The colorectal surgery program at Stanford Health Care is one of the most distinguished programs in the nation. Stanford's colorectal surgeons are leaders in colorectal surgery, providing clinical excellence in the management of complicated colorectal cancer, pre-malignant and malignant conditions of the anus, and less common tumors of the rectum such as carcinoids and gastrointestinal stromal tumors (GISTs). Our surgeons work closely with patients and families to maximize treatment success as well as quality of life for each individual.
A specialty of the Stanford program is total mesorectal excision (also known as sharp mesorectal excision), a technique heralded as a significant advance in the treatment of rectal cancer, reducing the risk that the cancer will come back. . Our colorectal cancer surgeons are experienced at sphincter sparing techniques with low pelvic reconstructions and transanal excision for low rectal cancers or polyps. Most cancer operations can be performed using minimally invasive techniques, which can also reduce pain and expedite recovery.
============================================================
● Instructions
1) Please repeat word for word the part of the text on Stanford's colorectal surgery program from "The colorectal surgery" up to and including "for each individual.".
2) Finish out the next part of the text on Stanford's colorectal surgery program, starting right after its last sentence.

Saved data entries
============================================================
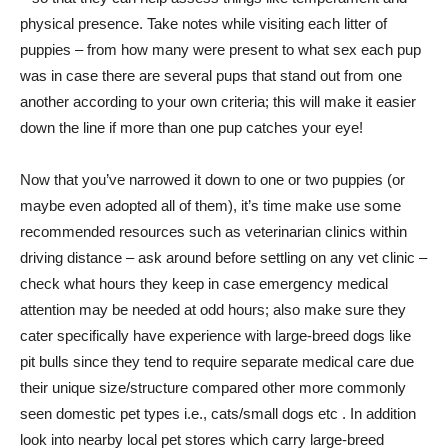
physical presence. Take notes while visiting each litter of
puppies – from how many were present to what sex each pup
was in case there are several pups that stand out from one
another according to your own criteria; this will make it easier
down the line if more than one pup catches your eye!
Now that you’ve narrowed it down to one or two puppies (or
maybe even adopted all of them), it’s time make use some
recommended resources such as veterinarian clinics within
driving distance – ask around before settling on any vet clinic –
check what hours they keep in case emergency medical
attention may be needed at odd hours; also make sure they
cater specifically have experience with large-breed dogs like
pit bulls since they tend to require separate medical care due
their unique size/structure compared other more commonly
seen domestic pet types i.e., cats/small dogs etc . In addition
look into nearby local pet stores which carry large-breed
============================================================
● Set of answers
1)
The colorectal surgery program at Stanford Health Care is one of the most distinguished programs in the nation. Stanford's colorectal surgeons are leaders in colorectal surgery, providing clinical excellence in the management of complicated colorectal cancer, pre-malignant and malignant conditions of the anus, and less common tumors of the rectum such as carcinoids and gastrointestinal stromal tumors (GISTs). Our surgeons work closely with patients and families to maximize treatment success as well as quality of life for each individual.

2)
A multidisciplinary approach
The colorectal surgeons work closely with other prominent Stanford specialists in gastroenterology, radiology, and medical and radiation oncology to offer a collaborative and interdisciplinary approach to patient care. They meet with their colleagues in medical oncology, radiation oncology, liver surgery, radiology, and pathology every week in the Multidisciplinary Tumor Board to discuss the best management for colorectal cancer cases. For complex cancer operations, the colorectal cancer surgeons frequently work with surgeons from other specialties including liver surgery, gynecologic oncology, urology, and plastic and reconstructive surgery, to offer the best possible oncologic and functional results.
Preventing anal cancer
Our colorectal surgeons are national leaders in the treatment of premalignant conditions of the anus as a means of preventing cancer of the anus. These lesions are often referred to as Bowen's disease, anal intraepithelial neoplasia (AIN), high-grade squamous intraepithelial lesion (HSIL), high-grade anal dysplasia, or carcinoma in situ. We work with physicians in the community and at Stanford to treat these lesions and monitor patients for recurrence of disease or progression to cancer.